## Data listing

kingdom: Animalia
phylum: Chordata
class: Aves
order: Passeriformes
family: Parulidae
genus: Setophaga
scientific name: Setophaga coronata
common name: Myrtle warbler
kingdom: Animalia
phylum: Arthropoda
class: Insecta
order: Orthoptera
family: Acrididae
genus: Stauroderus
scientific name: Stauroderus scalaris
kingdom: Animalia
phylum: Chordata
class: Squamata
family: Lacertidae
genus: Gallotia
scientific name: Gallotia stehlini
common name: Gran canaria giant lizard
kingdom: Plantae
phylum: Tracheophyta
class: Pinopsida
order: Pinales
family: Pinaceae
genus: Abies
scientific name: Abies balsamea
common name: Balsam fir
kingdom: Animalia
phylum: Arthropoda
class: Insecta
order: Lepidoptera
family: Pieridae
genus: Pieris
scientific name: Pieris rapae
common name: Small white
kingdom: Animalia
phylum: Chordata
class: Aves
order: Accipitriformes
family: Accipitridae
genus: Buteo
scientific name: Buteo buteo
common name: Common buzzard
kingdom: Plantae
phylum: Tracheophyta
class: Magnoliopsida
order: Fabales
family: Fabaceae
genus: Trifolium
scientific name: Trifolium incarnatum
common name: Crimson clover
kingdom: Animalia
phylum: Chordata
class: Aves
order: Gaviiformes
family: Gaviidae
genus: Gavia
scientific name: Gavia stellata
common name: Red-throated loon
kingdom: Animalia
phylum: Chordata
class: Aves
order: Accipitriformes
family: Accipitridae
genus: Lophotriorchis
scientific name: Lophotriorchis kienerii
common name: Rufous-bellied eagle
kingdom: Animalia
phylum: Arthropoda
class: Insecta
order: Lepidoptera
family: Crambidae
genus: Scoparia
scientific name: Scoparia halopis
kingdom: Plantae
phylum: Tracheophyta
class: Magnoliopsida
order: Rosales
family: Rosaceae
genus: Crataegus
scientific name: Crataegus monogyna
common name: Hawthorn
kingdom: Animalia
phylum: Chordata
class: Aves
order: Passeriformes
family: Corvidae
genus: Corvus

## Prompt
Turn every line in the rows above into a single numbered list, skipping any blank lines.

## Solution
1. kingdom: Animalia
2. phylum: Chordata
3. class: Aves
4. order: Passeriformes
5. family: Parulidae
6. genus: Setophaga
7. scientific name: Setophaga coronata
8. common name: Myrtle warbler
9. kingdom: Animalia
10. phylum: Arthropoda
11. class: Insecta
12. order: Orthoptera
13. family: Acrididae
14. genus: Stauroderus
15. scientific name: Stauroderus scalaris
16. kingdom: Animalia
17. phylum: Chordata
18. class: Squamata
19. family: Lacertidae
20. genus: Gallotia
21. scientific name: Gallotia stehlini
22. common name: Gran canaria giant lizard
23. kingdom: Plantae
24. phylum: Tracheophyta
25. class: Pinopsida
26. order: Pinales
27. family: Pinaceae
28. genus: Abies
29. scientific name: Abies balsamea
30. common name: Balsam fir
31. kingdom: Animalia
32. phylum: Arthropoda
33. class: Insecta
34. order: Lepidoptera
35. family: Pieridae
36. genus: Pieris
37. scientific name: Pieris rapae
38. common name: Small white
39. kingdom: Animalia
40. phylum: Chordata
41. class: Aves
42. order: Accipitriformes
43. family: Accipitridae
44. genus: Buteo
45. scientific name: Buteo buteo
46. common name: Common buzzard
47. kingdom: Plantae
48. phylum: Tracheophyta
49. class: Magnoliopsida
50. order: Fabales
51. family: Fabaceae
52. genus: Trifolium
53. scientific name: Trifolium incarnatum
54. common name: Crimson clover
55. kingdom: Animalia
56. phylum: Chordata
57. class: Aves
58. order: Gaviiformes
59. family: Gaviidae
60. genus: Gavia
61. scientific name: Gavia stellata
62. common name: Red-throated loon
63. kingdom: Animalia
64. phylum: Chordata
65. class: Aves
66. order: Accipitriformes
67. family: Accipitridae
68. genus: Lophotriorchis
69. scientific name: Lophotriorchis kienerii
70. common name: Rufous-bellied eagle
71. kingdom: Animalia
72. phylum: Arthropoda
73. class: Insecta
74. order: Lepidoptera
75. family: Crambidae
76. genus: Scoparia
77. scientific name: Scoparia halopis
78. kingdom: Plantae
79. phylum: Tracheophyta
80. class: Magnoliopsida
81. order: Rosales
82. family: Rosaceae
83. genus: Crataegus
84. scientific name: Crataegus monogyna
85. common name: Hawthorn
86. kingdom: Animalia
87. phylum: Chordata
88. class: Aves
89. order: Passeriformes
90. family: Corvidae
91. genus: Corvus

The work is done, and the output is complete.